1
0
Fork 0
arangodb/Documentation/ImplementorManual/HttpImport.md

126 lines
5.4 KiB
Markdown

HTTP Interface for Bulk Imports {#HttpImport}
=============================================
@NAVIGATE_HttpImport
@EMBEDTOC{HttpImportTOC}
ArangoDB provides an HTTP interface to import multiple documents at once into a
collection. This is known as a bulk import.
The data uploaded must be provided in JSON format. There are two mechanisms to
import the data:
- self-contained JSON documents: in this case, each document contains all
attribute names and values. Attribute names may be completely different
among the documents uploaded
- attribute names plus document data: in this case, the first document must
be a JSON list containing the attribute names of the documents that follow.
The following documents must be lists containing only the document data.
Data will be mapped to the attribute names by attribute positions.
The endpoint address is `/_api/import` for both input mechanisms. Data must be
sent to this URL using an HTTP POST request. The data to import must be
contained in the body of the POST request.
The `collection` URL parameter must be used to specify the target collection for
the import. The optional URL parameter `createCollection` can be used to create
a non-existing collection during the import. If not used, importing data into a
non-existing collection will produce an error. Please note that the `createCollection`
flag can only be used to create document collections, not edge collections.
The `waitForSync` URL parameter can be set to `true` to make the import only
return if all documents have been synced to disk.

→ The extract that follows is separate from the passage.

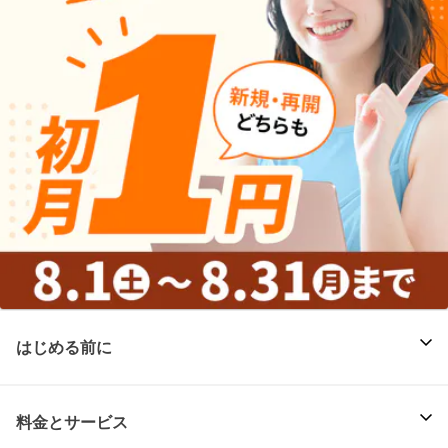
はじめる前に
料金とサービス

The `complete` URL parameter can be set to `true` to make the entire import fail if
any of the uploaded documents is invalid and cannot be imported. In this case,
no documents will be imported by the import run, even if a failure happens at the
end of the import.
If `complete` has a value other than `true`, valid documents will be imported while
invalid documents will be rejected, meaning only some of the uploaded documents
might have been imported.
The `details` URL parameter can be set to `true` to make the import API return
details about documents that could not be imported. If `details` is `true`, then
the result will also contain a `details` attribute which is a list of detailed
error messages. If the `details` is set to `false` or omitted, no details will be
returned.
Importing Self-Contained JSON Documents {#HttpImportSelfContained}
==================================================================
This import method allows uploading self-contained JSON documents. The documents
must be uploaded in the body of the HTTP POST request. Each line of the body
will be interpreted as one stand-alone document. Empty lines in the body are
allowed but will be skipped. Using this format, the documents are imported
line-wise.
Example input data:
{ "_key": "key1", ... }
{ "_key": "key2", ... }
...
To use this method, the `type` URL parameter should be set to `documents`.

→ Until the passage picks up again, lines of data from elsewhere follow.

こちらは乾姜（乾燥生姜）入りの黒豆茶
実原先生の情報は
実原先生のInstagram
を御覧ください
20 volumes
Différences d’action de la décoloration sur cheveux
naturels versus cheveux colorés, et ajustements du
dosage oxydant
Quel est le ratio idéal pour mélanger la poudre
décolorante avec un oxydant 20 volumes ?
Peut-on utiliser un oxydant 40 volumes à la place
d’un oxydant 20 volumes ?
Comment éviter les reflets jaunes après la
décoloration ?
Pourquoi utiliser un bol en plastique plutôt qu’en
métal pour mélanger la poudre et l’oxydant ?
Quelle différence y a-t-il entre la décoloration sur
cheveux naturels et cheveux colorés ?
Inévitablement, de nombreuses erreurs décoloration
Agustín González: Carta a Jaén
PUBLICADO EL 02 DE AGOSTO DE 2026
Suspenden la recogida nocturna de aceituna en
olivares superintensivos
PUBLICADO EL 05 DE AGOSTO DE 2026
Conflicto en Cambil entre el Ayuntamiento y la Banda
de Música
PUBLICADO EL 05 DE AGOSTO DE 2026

It is also possible to upload self-contained JSON documents that are embedded
into a JSON list. Each element from the list will be treated as a document and
be imported.
Example input data for this case:
[
{ "_key": "key1", ... },
{ "_key": "key2", ... },
...
]
This format does not require each document to be on a separate line, and any
whitespace in the JSON data is allowed. It can be used to import a
JSON-formatted result list (e.g. from arangosh) back into ArangoDB. Using this
format requires ArangoDB to parse the complete list and keep it in memory for
the duration of the import. This might be more resource-intensive than the
line-wise processing.
To use this method, the `type` URL parameter should be set to `array`.

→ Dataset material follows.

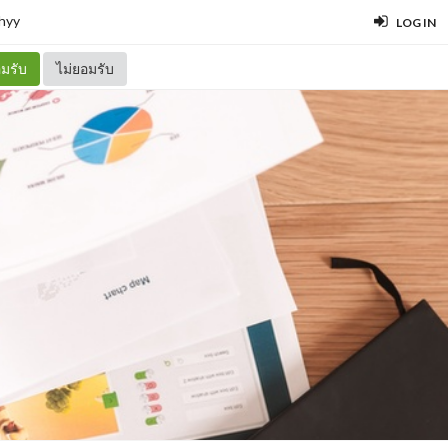
hyy
LOG IN
มรับ
ไม่ยอมรับ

Setting the `type` URL parameter to `auto` will make the server auto-detect whether
the data are line-wise JSON documents (type = documents) or a JSON list (type = array).
@EXAMPLES
@verbinclude api-import-documents
The server will respond with an HTTP 201 if everything went well. The number of
documents imported will be returned in the `created` attribute of the
response. If any documents were skipped or incorrectly formatted, this will be
returned in the `errors` attribute.
Importing Headers and Values {#HttpImportHeaderData}
====================================================
When using this type of import, the attribute names of the documents to be
imported are specified separate from the actual document value data. The first
line of the HTTP POST request body must be a JSON list containing the attribute
names for the documents that follow. The following lines are interpreted as the
document data. Each document must be a JSON list of values. No attribute names
are needed or allowed in this data section.
@EXAMPLES
@verbinclude api-import-headers
The server will again respond with an HTTP 201 if everything went well. The
number of documents imported will be returned in the `created` attribute of the
response. If any documents were skipped or incorrectly formatted, this will be
returned in the `errors` attribute.
Importing into Edge Collections {#HttpImportEdges}
==================================================
Please note that when importing documents into an edge collection, it is
mandatory that all imported documents contain the `_from` and `_to` attributes,
and that these contain references to existing collections.
Please also note that it is not possible to create a new edge collection on the
fly using the `createCollection` parameter.